**Requirement:**
All entries are to be given again verbatim.

[Start of section]

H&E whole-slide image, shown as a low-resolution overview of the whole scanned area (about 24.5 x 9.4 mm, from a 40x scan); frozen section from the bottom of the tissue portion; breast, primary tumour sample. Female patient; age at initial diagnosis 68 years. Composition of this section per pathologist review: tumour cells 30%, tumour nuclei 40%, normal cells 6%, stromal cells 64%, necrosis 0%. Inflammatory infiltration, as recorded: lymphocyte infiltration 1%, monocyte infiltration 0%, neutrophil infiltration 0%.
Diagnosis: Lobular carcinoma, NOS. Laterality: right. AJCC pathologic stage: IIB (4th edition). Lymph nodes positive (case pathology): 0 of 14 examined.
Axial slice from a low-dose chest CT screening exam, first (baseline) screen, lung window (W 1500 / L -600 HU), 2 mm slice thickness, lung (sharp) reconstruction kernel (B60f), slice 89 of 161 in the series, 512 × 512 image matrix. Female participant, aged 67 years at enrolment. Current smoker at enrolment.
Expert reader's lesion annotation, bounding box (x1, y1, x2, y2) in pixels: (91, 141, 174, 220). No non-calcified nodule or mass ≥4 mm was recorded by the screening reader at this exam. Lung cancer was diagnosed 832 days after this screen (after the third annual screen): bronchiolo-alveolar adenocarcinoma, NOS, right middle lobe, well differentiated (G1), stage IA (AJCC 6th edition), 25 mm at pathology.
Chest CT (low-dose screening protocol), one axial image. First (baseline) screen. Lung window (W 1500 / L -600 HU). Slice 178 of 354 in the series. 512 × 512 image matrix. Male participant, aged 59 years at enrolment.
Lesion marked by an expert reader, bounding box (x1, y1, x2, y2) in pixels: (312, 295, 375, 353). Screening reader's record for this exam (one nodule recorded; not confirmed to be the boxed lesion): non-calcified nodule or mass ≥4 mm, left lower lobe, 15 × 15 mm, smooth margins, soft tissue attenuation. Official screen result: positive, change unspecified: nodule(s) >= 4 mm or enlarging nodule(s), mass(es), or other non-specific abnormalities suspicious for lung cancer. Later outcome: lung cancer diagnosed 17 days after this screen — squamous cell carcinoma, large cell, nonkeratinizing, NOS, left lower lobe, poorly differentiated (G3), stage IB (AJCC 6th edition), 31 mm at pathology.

[End of section]

**Answer box:**
H&E whole-slide image, shown as a low-resolution overview of the whole scanned area (about 24.5 x 9.4 mm, from a 40x scan); frozen section from the bottom of the tissue portion; breast, primary tumour sample. Female patient; age at initial diagnosis 68 years. Composition of this section per pathologist review: tumour cells 30%, tumour nuclei 40%, normal cells 6%, stromal cells 64%, necrosis 0%. Inflammatory infiltration, as recorded: lymphocyte infiltration 1%, monocyte infiltration 0%, neutrophil infiltration 0%.
Diagnosis: Lobular carcinoma, NOS. Laterality: right. AJCC pathologic stage: IIB (4th edition). Lymph nodes positive (case pathology): 0 of 14 examined.
Axial slice from a low-dose chest CT screening exam, first (baseline) screen, lung window (W 1500 / L -600 HU), 2 mm slice thickness, lung (sharp) reconstruction kernel (B60f), slice 89 of 161 in the series, 512 × 512 image matrix. Female participant, aged 67 years at enrolment. Current smoker at enrolment.
Expert reader's lesion annotation, bounding box (x1, y1, x2, y2) in pixels: (91, 141, 174, 220). No non-calcified nodule or mass ≥4 mm was recorded by the screening reader at this exam. Lung cancer was diagnosed 832 days after this screen (after the third annual screen): bronchiolo-alveolar adenocarcinoma, NOS, right middle lobe, well differentiated (G1), stage IA (AJCC 6th edition), 25 mm at pathology.
Chest CT (low-dose screening protocol), one axial image. First (baseline) screen. Lung window (W 1500 / L -600 HU). Slice 178 of 354 in the series. 512 × 512 image matrix. Male participant, aged 59 years at enrolment.
Lesion marked by an expert reader, bounding box (x1, y1, x2, y2) in pixels: (312, 295, 375, 353). Screening reader's record for this exam (one nodule recorded; not confirmed to be the boxed lesion): non-calcified nodule or mass ≥4 mm, left lower lobe, 15 × 15 mm, smooth margins, soft tissue attenuation. Official screen result: positive, change unspecified: nodule(s) >= 4 mm or enlarging nodule(s), mass(es), or other non-specific abnormalities suspicious for lung cancer. Later outcome: lung cancer diagnosed 17 days after this screen — squamous cell carcinoma, large cell, nonkeratinizing, NOS, left lower lobe, poorly differentiated (G3), stage IB (AJCC 6th edition), 31 mm at pathology.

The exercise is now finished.